Feelings of guilt may be felt because the patient is unable to meet his/her expectations or the expectations of others. Often times, the patient does not want to disappoint his/her family and so may even over extend him/herself in order to accommodate.

Because of the unpredictable nature of digestive motility diseases and disorders, the commitment to accept a social invitation can be unsettling. Sometimes that patient accepts with good intentions only to have to cancel because of the intensity of the symptoms. The questions arise as to how much they can mask in public so that they will not make a scene, become embarrassed, leave early, spend time in the bathroom, not be able to eat what is being served, or have an emergency situation?

The fact that many people do not understand the patient's illness can also be more apparent. Comments such as, "You look so good" or "Why can't you eat? You don't look ill!" can make the patient even more discouraged. The expectations that others SHOULD understand can be quickly shattered as the patient feels even more isolated and alone.

The added tasks that need to be done during the holidays can seem overwhelming to the already greatly fatigued patient. All of this can send the patient into a downward spiral, both physically and mentally, as attempts to accomplish what needs to be done may be futile. It may be another reminder that the illness is progressing. It may be another reminder of what the illness has taken away. It may lead to even more physical and emotional exhaustion.

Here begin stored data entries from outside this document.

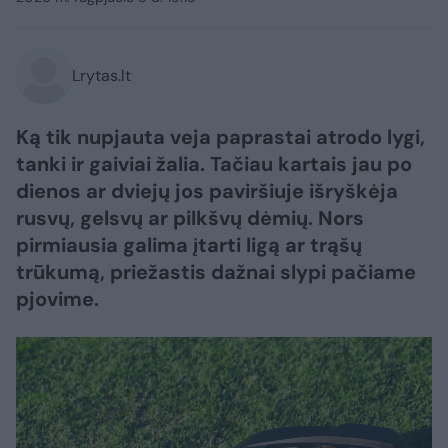
Lrytas.lt
Ką tik nupjauta veja paprastai atrodo lygi,
tanki ir gaiviai žalia. Tačiau kartais jau po
dienos ar dviejų jos paviršiuje išryškėja
rusvų, gelsvų ar pilkšvų dėmių. Nors
pirmiausia galima įtarti ligą ar trąšų
trūkumą, priežastis dažnai slypi pačiame
pjovime.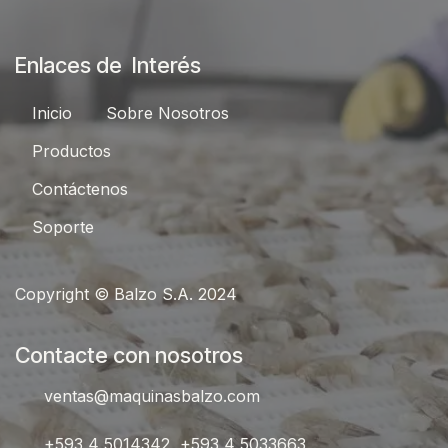
Enlaces de Interés
Inici​​o
Sobre Nosotros
Productos
Contáctenos
Sop
orte
Copyright © Balzo S.A. 2024
Contacte con nosotros
ventas@maquinasbalzo.com
+593 4 5014342 ,+593 4 5033663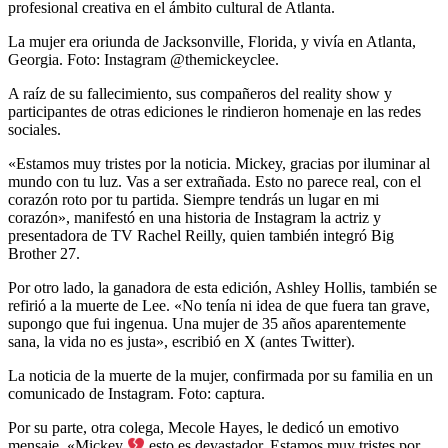
profesional creativa en el ámbito cultural de Atlanta.
La mujer era oriunda de Jacksonville, Florida, y vivía en Atlanta,
Georgia. Foto: Instagram @themickeyclee.
A raíz de su fallecimiento, sus compañeros del reality show y
participantes de otras ediciones le rindieron homenaje en las redes
sociales.
«Estamos muy tristes por la noticia. Mickey, gracias por iluminar al
mundo con tu luz. Vas a ser extrañada. Esto no parece real, con el
corazón roto por tu partida. Siempre tendrás un lugar en mi
corazón», manifestó en una historia de Instagram la actriz y
presentadora de TV Rachel Reilly, quien también integró Big
Brother 27.
Por otro lado, la ganadora de esta edición, Ashley Hollis, también se
refirió a la muerte de Lee. «No tenía ni idea de que fuera tan grave,
supongo que fui ingenua. Una mujer de 35 años aparentemente
sana, la vida no es justa», escribió en X (antes Twitter).
La noticia de la muerte de la mujer, confirmada por su familia en un
comunicado de Instagram. Foto: captura.
Por su parte, otra colega, Mecole Hayes, le dedicó un emotivo
mensaje. «Mickey
esto es devastador. Estamos muy tristes por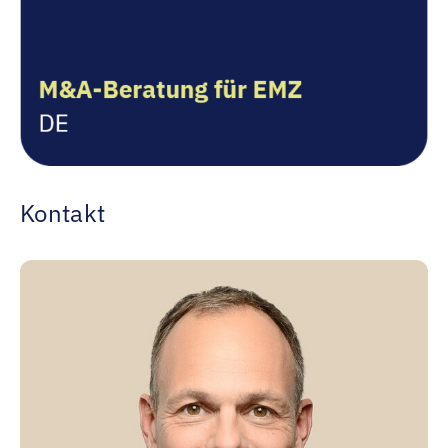
Kontakt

After living with digestive motility disease for nearly 31 years, I have personally journeyed through some of the obstacles associated with coping with the chronic illness. The lack of understanding, the painful look of helplessness in my family's eyes, the not looking ill in spite of all the suffering, well intentioned people prompting me to eat, the feelings of guilt of not meeting my own expectations, missing out on many important family functions and events, not being able to work, and the long list of issues that so many others must face.

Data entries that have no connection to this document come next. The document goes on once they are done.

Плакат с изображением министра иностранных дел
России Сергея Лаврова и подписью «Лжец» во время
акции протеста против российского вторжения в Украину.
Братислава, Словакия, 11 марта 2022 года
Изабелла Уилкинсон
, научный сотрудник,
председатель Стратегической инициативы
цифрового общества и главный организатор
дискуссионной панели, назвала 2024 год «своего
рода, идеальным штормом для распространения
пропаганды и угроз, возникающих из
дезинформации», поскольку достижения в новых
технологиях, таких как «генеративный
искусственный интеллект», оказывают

But after all these many years, I must say that through the support of my husband and family, the strong faith that I have as my foundation, the people within my extended family of AGMD, and time itself, have enabled me to weather each storm, become even stronger in will and determination, adjust to the ever present and ever changing symptoms, and camouflaging how I am feeling and what I am truly going through in public. I no longer feel hunger, I no longer have the temptation to indulge in eating something that I know will most likely precipitate an exacerbation of symptoms because the pain is far greater than that one morsel of food. I have learned to deal with the "You look so good" comments, the gifts of food from people who just don't understand, and many of the other things that accompany living with digestive motility. There are still times when my mind will battle with my body as I attempt to push myself to accomplish things, attend events, and take on more tasks only to be disappointed in myself because of the realization that will power can only get you so far. But the inspiration that I get from so many others walking the same road makes things just a little bit easier.

During the holidays, I still participate by sitting at the table and sipping tea. And even though my visit with family is abbreviated, at least I am able to still share some precious moments with those who I hold dear. This has become our "normal" life. And I am grateful to be alive and still be a part of each celebration. And during these times, I reflect on all of you and I sit in grateful humbleness of how enriched my life truly is.

If you are having trouble coping with the holidays because of digestive motility, there are some things that you can do. Some suggestions include the following: contact AGMD, call an understanding friend, talk to a psychologist or psychiatrist, tell your physician, talk to your minister, and/or write your thoughts in a journal.

Throughout these holidays, I want to remind you that you are not alone. AGMD is here for you. And know that I am with you in heart, thought, and prayer not only throughout this holiday season, but always.

May your new year be filled with hope and an abundance of blessings.